Examining the Dashboard: We began ranking dashboards to determine which ones have the best widgets, access, and overall visibility. A few key questions we considered were: Is the dashboard readable when it needs to be? Is it actionable? Is it being used? In a recent blog article, Adrian Howard provided a great set of questions to further filter dashboards systematically.
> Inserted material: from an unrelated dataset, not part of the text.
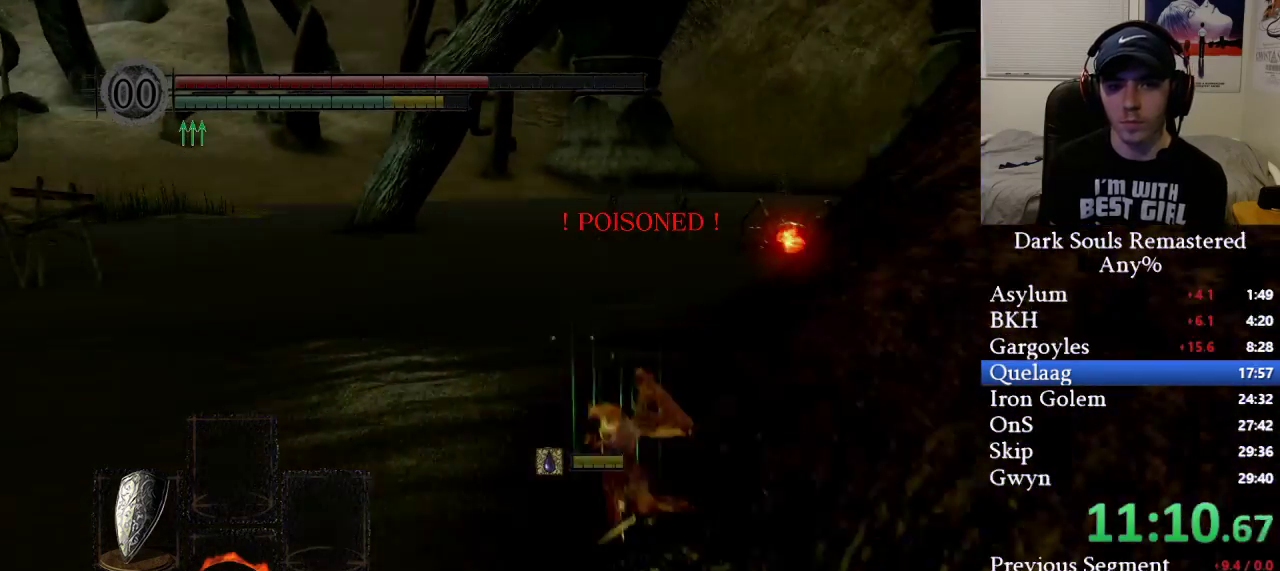
{"buttons": ["B"], "left_stick": "up", "right_stick": "center", "events": [[183, "right_stick", "up"], [267, "B", "down"], [317, "right_stick", "center"]]}
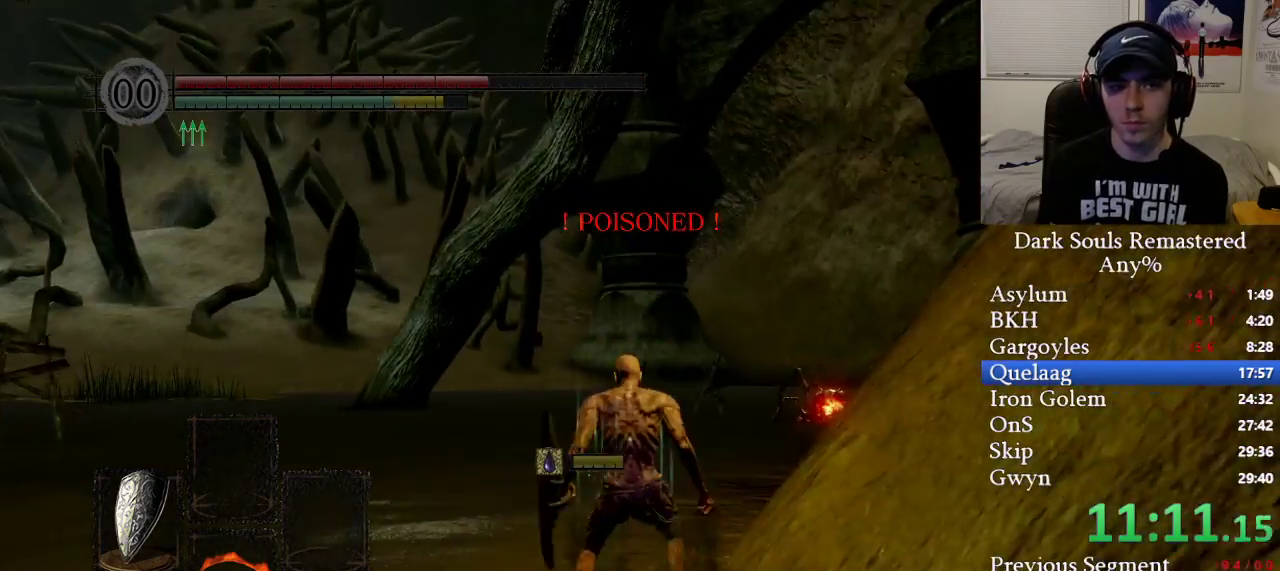
{"buttons": [], "left_stick": "up", "right_stick": "down-left", "events": [[100, "B", "up"], [183, "B", "down"], [217, "B", "up"], [367, "right_stick", "down-left"]]}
Using Golden Signals: We used our golden signals dashboard to track traffic, error rates, and other business metrics. The four golden signals are traffic, delays, saturation, and errors. Latency measures response times; saturation records resource utilization; errors track failed requests; and traffic measures demand. This facilitates the process for on-call engineers to assess the health of the system and understand the implications of any changes or issues.

Step 3: Increasing awareness

After the team developed a thorough understanding of our deployments, flow, and health data, we began searching for further areas to optimize.

Recognizing and Monitoring Your Dependencies: Understanding upstream and downstream dependencies is essential for incident response. We created architecture diagrams to make the information flow easier for everyone to understand. These diagrams demonstrated how different components interact, such as services A, B, and C, where service A depends on service B, and service B depends on service C. We then installed dashboards to monitor these dependencies, allowing us to quickly identify and address any unusual activity. This made monitoring interdependencies within the system simpler.
Communication Regarding Dependencies: In the event of an emergency, we ensured that each engineer knew how to contact the teams and services they relied on.
Runbooks: We improved our runbooks by making them more accessible. Each runbook included sufficient details and example scenarios to enable experienced on-call engineers to start resolving problems immediately.

Step 4: Reducing Stress for Those Who Are On Call

We started optimizing the areas that needed more effort or had knowledge gaps as soon as things normalized.

Ritualisation of Handover: We turned the handover process into a formal procedure. Before the on-call shift begins, the departing engineer conducts an official review of the system state, current problems, recent events, and any risks. This ensures that the new engineer is well-prepared for their shift.
Acknowledging On-Call Successes: We began recognizing on-call successes. During each post-on-call evaluation, we acknowledged the challenges faced and the accomplishments made. This could be anything from handling a serious incident to proactively resolving a problem before it escalates.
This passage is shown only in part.